As for Helis, the state's Office of Conservation will hold a June 17 unitization hearing, outlining the boundaries of the company's 960-acre drilling site near Mandeville. That session's agenda, which includes several other firms, starts at 9 a.m. in the LaSalle Building in Baton Rouge and is open to the public, according to Dept. of Natural Resources spokesman Patrick Courreges. The original hearing was postponed a month ago.

In a May 25 report, the Lake Pontchartrain Basin Foundation said that according to statements by Helis, a number of wells could be drilled on its site. "Based on the likely well spacing and their proposed 960-acre unit size to the Office of Conservation, the total TMS project on their lease alone could include 284 additional lateral well bores, with approximately 71 surface locations," the LPBF said. "If each well had the same wetland impact, 710 acres would be lost." The company would drill through the Southern Hills Aquifer, the only potable water source in the parish. Each well drilled through the aquifer raises the risk of unforeseen consequences in years to come, the LPBF said.

In what sounds like a worst-case scenario, the LPBF warned that if other companies follow Helis' lead, nearly 2,000 lateral wells could be drilled in St. Tammany. Wetlands, stream banks, pine habitat and already threatened birds and animals would be affected. Under federal standards, the Red Cockaded Woodpecker and Dusky Gopher Frog are endangered species in St. Tammany, and the Gopher Tortoise and Ringed Map Turtle are threatened.
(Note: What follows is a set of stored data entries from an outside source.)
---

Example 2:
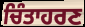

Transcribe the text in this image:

ਚਿੰਤਾਹਰਣ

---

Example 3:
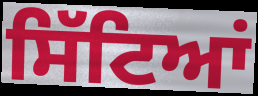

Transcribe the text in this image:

ਸਿੱਟਿਆਂ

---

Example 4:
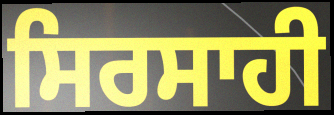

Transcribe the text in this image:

ਸਿਰਸਾਹੀ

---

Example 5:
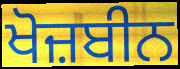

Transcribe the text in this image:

ਖੋਜ਼ਬੀਨ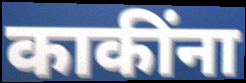
काकींना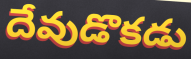
దేవుడొకడుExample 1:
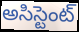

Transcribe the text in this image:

అసిస్టెంట్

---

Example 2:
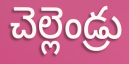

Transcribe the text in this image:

చెల్లెండ్రు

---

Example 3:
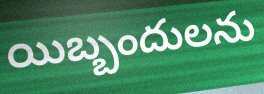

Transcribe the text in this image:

యిబ్బందులను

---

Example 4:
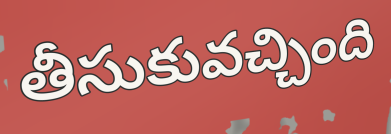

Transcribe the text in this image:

తీసుకువచ్చింది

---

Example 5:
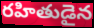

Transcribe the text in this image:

రహితుడైన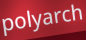
polyarch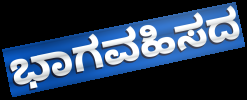
ಭಾಗವಹಿಸದ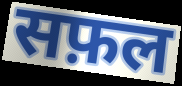
सफ़ल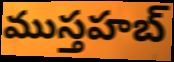
ముస్తహబ్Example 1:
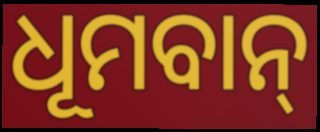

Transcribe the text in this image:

ଧୂମବାନ୍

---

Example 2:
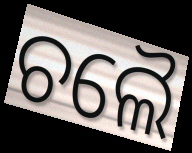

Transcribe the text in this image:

ଚଲୈ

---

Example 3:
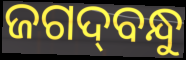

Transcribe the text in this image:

ଜଗଦ୍‌ବନ୍ଧୁ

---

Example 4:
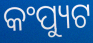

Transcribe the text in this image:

କଂପ୍ୟୁଟ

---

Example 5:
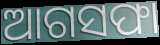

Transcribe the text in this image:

ଆଗସଫା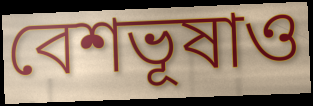
বেশভূষাও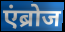
एंब्रोज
Fracking has run into stiff resistance in St. Tammany since Helis unveiled its plans this spring. On June 5, the Parish Council decided to hire attorneys to seek a court judgment blocking the state from issuing drilling permits in St. Tammany. Last week, Parish Councilman Jacob Groby said he's concerned about many related issues, including a June 2 report from Louisiana legislative auditor Daryl Purpera citing the Office of Conservation's weak record in monitoring oil and gas wells.
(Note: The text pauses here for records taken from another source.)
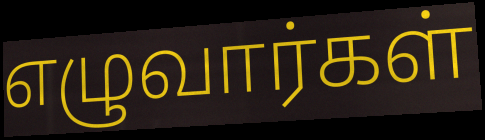
எழுவார்கள்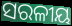
ସରଳୀୟ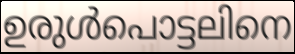
ഉരുൾപൊട്ടലിനെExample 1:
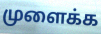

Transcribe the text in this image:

முளைக்க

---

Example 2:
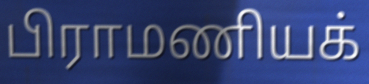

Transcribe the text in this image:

பிராமணியக்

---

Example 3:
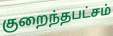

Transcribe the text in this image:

குறைந்தபட்சம்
Groby said a recent letter that he and other local officials received from Helis president David Kerstein raised new questions. In his May 30 letter, Kerstein said Helis will proceed in a respectful manner in the parish. Kerstein also said his firm plans to establish a truck staging area near Interstate 12 and Louisiana 1088. Groby said estimates are the Helis drill site could create 500 to 600 jobs. But residents aren't enthused about that employment potential. "We're watching Helis like a hawk," Groby said. The proposed well is in his District 7.

This post was originally featured in The Louisiana Weekly in the June 9, 2014 issue.